1807: Engineer, hydrographer, and politician Pierre-Alexandre-Laurent Forfait dies. He designed and oversaw the building of ships, making structural improvements and developing techniques to improve the disposition of cargo in ships' holds.
1839: Birth of Ivan Goremykin heralds new age of Extreme Moustaches.
1848: Mathematician, logician, and philosopher Gottlob Frege born. Though will be largely ignored during his lifetime, his work will influence later generations of logicians and philosophers.

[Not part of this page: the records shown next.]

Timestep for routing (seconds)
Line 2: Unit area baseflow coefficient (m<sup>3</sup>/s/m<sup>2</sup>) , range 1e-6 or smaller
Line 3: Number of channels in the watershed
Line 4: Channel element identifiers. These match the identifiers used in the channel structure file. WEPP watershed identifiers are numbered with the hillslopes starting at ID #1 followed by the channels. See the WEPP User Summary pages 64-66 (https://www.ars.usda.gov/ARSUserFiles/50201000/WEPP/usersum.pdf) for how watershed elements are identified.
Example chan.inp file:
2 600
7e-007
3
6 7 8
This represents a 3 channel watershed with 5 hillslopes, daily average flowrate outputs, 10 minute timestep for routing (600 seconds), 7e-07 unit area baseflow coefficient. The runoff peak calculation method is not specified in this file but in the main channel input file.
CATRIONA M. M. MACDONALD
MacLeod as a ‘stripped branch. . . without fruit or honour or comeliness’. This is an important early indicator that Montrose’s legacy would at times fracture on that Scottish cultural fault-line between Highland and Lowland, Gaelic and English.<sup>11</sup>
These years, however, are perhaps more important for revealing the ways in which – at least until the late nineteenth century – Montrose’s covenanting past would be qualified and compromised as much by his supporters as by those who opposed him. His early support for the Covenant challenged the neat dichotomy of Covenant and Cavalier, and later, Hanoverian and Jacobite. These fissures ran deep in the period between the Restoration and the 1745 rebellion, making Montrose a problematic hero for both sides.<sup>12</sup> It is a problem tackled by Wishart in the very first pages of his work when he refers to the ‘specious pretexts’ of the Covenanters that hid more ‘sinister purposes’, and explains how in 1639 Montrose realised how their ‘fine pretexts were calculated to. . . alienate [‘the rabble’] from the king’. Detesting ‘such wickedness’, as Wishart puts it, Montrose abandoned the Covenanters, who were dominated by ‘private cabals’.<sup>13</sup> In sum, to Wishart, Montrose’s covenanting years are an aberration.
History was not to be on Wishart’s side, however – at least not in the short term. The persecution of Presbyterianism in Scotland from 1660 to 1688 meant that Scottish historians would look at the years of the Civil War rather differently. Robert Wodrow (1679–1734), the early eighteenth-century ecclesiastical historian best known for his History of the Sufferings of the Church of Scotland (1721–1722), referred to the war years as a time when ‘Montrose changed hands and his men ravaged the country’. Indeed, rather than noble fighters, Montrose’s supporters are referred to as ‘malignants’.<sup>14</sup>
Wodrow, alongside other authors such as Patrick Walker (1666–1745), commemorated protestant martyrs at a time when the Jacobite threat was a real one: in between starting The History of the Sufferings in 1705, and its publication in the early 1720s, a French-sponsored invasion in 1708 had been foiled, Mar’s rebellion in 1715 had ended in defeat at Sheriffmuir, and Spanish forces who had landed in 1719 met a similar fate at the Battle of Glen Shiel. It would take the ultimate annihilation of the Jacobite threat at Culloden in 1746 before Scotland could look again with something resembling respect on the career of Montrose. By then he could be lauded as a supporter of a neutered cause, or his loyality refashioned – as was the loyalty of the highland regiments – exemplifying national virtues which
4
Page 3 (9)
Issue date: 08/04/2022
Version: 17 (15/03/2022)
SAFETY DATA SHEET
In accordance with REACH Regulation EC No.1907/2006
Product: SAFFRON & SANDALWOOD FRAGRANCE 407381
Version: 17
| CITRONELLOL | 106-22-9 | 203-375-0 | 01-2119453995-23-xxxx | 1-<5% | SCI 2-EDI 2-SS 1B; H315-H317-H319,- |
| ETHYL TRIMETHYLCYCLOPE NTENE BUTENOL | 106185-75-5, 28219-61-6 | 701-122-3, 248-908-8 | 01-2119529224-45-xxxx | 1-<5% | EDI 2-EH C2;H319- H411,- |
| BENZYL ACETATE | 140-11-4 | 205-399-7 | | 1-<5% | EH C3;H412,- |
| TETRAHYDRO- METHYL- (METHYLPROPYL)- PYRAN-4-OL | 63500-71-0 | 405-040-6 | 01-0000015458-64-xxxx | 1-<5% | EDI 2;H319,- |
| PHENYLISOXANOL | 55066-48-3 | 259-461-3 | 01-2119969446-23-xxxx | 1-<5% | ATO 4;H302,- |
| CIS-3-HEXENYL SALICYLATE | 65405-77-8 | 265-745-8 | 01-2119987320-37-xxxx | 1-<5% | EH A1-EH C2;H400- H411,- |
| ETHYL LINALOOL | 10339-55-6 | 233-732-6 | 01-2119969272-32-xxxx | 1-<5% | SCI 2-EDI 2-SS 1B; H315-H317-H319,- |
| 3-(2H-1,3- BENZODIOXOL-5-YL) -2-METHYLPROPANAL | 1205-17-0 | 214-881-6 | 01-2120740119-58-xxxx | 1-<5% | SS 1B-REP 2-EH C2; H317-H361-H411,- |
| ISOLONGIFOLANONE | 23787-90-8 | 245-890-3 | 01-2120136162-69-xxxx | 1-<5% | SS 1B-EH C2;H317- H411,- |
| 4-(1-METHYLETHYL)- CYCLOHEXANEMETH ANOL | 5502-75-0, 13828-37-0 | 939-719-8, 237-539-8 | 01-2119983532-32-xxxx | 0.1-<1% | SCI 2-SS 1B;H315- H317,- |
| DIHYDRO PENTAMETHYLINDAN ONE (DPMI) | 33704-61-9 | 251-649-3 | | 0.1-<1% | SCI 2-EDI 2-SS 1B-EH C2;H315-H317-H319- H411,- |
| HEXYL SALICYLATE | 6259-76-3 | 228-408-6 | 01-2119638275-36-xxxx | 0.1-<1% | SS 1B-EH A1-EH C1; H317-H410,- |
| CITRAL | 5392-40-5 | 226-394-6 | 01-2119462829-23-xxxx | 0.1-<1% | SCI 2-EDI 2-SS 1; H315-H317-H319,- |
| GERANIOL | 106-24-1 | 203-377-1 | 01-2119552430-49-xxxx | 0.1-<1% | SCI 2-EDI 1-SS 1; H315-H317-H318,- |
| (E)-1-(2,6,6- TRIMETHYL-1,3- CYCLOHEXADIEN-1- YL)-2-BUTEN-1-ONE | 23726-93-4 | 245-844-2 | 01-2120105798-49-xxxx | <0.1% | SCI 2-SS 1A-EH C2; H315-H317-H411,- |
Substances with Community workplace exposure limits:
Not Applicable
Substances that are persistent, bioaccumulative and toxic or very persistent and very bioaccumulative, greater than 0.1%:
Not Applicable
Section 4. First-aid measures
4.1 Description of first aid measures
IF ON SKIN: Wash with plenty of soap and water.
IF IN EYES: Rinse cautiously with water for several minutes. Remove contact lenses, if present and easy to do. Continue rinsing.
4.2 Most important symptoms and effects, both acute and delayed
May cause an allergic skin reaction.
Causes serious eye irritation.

1895: While experimenting with electricity, Wilhelm Röntgen discovers the X-ray.
1969: Astronomer Vesto Melvin Slipher dies. He performed the first measurements of radial velocities for galaxies, providing the empirical basis for the expansion of the universe.
1974: Green Ring tells Dick Cavett a funny story about Learning to Protect Communications with Adversarial Neural Cryptography.
1976: Mathematician Pekka Myrberg dies. He did fundamental work on the iteration of rational functions (especially quadratic functions), developing the concept of period-doubling. Myrberg's research revived interest in the results of Gaston Julia and Pierre Fatou.
2013: Physicist, mathematician, and activist William C. Davidon dies. He developed the first quasi-Newton algorithm, now known as the Davidon–Fletcher–Powell formula.